- _Work item_:
Could you switch "Yoga" to "Pilates" in the lines starting at the first one and ending at the line containing "demikian, ia menegaskan", with everything else left unchanged?

- _Available records_:
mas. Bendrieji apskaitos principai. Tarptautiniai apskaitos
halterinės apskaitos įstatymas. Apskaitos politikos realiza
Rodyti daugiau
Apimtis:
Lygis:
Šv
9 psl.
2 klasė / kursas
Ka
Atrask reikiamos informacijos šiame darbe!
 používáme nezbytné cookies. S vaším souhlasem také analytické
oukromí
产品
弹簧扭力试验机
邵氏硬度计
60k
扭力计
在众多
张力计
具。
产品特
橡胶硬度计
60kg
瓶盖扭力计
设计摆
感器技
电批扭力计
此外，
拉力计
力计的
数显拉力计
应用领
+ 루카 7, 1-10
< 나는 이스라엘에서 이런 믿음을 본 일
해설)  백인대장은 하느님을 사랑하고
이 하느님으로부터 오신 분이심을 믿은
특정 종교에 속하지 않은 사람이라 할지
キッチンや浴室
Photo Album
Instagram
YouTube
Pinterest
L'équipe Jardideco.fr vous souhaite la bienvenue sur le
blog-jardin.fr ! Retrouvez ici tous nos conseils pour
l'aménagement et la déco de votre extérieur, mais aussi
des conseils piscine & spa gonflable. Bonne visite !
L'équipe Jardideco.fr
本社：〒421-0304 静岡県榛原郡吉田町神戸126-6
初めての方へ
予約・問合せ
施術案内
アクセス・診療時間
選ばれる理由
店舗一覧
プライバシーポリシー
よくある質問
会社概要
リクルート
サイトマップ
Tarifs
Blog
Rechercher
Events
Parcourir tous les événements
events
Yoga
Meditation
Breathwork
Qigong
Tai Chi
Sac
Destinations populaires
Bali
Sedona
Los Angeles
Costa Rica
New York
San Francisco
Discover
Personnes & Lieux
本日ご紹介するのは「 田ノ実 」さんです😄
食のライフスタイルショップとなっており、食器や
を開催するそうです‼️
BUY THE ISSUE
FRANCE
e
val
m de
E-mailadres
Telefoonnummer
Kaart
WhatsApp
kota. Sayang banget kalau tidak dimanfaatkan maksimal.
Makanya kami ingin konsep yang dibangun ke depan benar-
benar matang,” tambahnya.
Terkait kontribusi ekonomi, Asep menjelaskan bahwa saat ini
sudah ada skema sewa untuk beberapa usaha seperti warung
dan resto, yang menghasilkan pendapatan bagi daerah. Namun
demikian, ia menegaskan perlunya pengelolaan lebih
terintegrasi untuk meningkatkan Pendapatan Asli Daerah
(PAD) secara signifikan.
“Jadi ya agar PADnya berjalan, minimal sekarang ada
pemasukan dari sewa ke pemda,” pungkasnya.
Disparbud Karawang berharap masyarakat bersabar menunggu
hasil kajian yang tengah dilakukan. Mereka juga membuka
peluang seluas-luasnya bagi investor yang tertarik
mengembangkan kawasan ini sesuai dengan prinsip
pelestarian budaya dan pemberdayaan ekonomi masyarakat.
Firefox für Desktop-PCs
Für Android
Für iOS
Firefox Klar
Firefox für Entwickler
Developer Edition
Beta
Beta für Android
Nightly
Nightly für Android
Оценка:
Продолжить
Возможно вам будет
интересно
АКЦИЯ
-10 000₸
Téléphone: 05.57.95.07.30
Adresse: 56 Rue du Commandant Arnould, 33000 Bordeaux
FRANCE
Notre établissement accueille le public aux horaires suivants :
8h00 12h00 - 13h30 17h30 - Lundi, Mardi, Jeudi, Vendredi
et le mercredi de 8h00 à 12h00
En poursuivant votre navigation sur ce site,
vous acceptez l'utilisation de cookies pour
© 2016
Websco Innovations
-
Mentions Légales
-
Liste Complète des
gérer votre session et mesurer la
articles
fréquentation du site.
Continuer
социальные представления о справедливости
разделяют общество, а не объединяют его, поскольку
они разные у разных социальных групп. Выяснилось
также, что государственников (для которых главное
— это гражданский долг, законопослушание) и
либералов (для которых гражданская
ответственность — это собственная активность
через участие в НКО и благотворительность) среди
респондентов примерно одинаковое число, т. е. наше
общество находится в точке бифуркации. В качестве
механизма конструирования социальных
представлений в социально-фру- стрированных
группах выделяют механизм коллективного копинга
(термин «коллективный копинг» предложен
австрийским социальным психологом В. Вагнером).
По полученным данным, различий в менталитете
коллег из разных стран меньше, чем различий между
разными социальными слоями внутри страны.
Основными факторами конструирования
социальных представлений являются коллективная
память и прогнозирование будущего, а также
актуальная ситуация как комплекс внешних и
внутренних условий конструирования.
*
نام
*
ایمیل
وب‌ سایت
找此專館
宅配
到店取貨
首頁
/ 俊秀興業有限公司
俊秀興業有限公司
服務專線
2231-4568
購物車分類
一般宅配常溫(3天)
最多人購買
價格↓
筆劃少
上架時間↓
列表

- _Exercise answer_:
mas. Bendrieji apskaitos principai. Tarptautiniai apskaitos
halterinės apskaitos įstatymas. Apskaitos politikos realiza
Rodyti daugiau
Apimtis:
Lygis:
Šv
9 psl.
2 klasė / kursas
Ka
Atrask reikiamos informacijos šiame darbe!
 používáme nezbytné cookies. S vaším souhlasem také analytické
oukromí
产品
弹簧扭力试验机
邵氏硬度计
60k
扭力计
在众多
张力计
具。
产品特
橡胶硬度计
60kg
瓶盖扭力计
设计摆
感器技
电批扭力计
此外，
拉力计
力计的
数显拉力计
应用领
+ 루카 7, 1-10
< 나는 이스라엘에서 이런 믿음을 본 일
해설)  백인대장은 하느님을 사랑하고
이 하느님으로부터 오신 분이심을 믿은
특정 종교에 속하지 않은 사람이라 할지
キッチンや浴室
Photo Album
Instagram
YouTube
Pinterest
L'équipe Jardideco.fr vous souhaite la bienvenue sur le
blog-jardin.fr ! Retrouvez ici tous nos conseils pour
l'aménagement et la déco de votre extérieur, mais aussi
des conseils piscine & spa gonflable. Bonne visite !
L'équipe Jardideco.fr
本社：〒421-0304 静岡県榛原郡吉田町神戸126-6
初めての方へ
予約・問合せ
施術案内
アクセス・診療時間
選ばれる理由
店舗一覧
プライバシーポリシー
よくある質問
会社概要
リクルート
サイトマップ
Tarifs
Blog
Rechercher
Events
Parcourir tous les événements
events
Pilates
Meditation
Breathwork
Qigong
Tai Chi
Sac
Destinations populaires
Bali
Sedona
Los Angeles
Costa Rica
New York
San Francisco
Discover
Personnes & Lieux
本日ご紹介するのは「 田ノ実 」さんです😄
食のライフスタイルショップとなっており、食器や
を開催するそうです‼️
BUY THE ISSUE
FRANCE
e
val
m de
E-mailadres
Telefoonnummer
Kaart
WhatsApp
kota. Sayang banget kalau tidak dimanfaatkan maksimal.
Makanya kami ingin konsep yang dibangun ke depan benar-
benar matang,” tambahnya.
Terkait kontribusi ekonomi, Asep menjelaskan bahwa saat ini
sudah ada skema sewa untuk beberapa usaha seperti warung
dan resto, yang menghasilkan pendapatan bagi daerah. Namun
demikian, ia menegaskan perlunya pengelolaan lebih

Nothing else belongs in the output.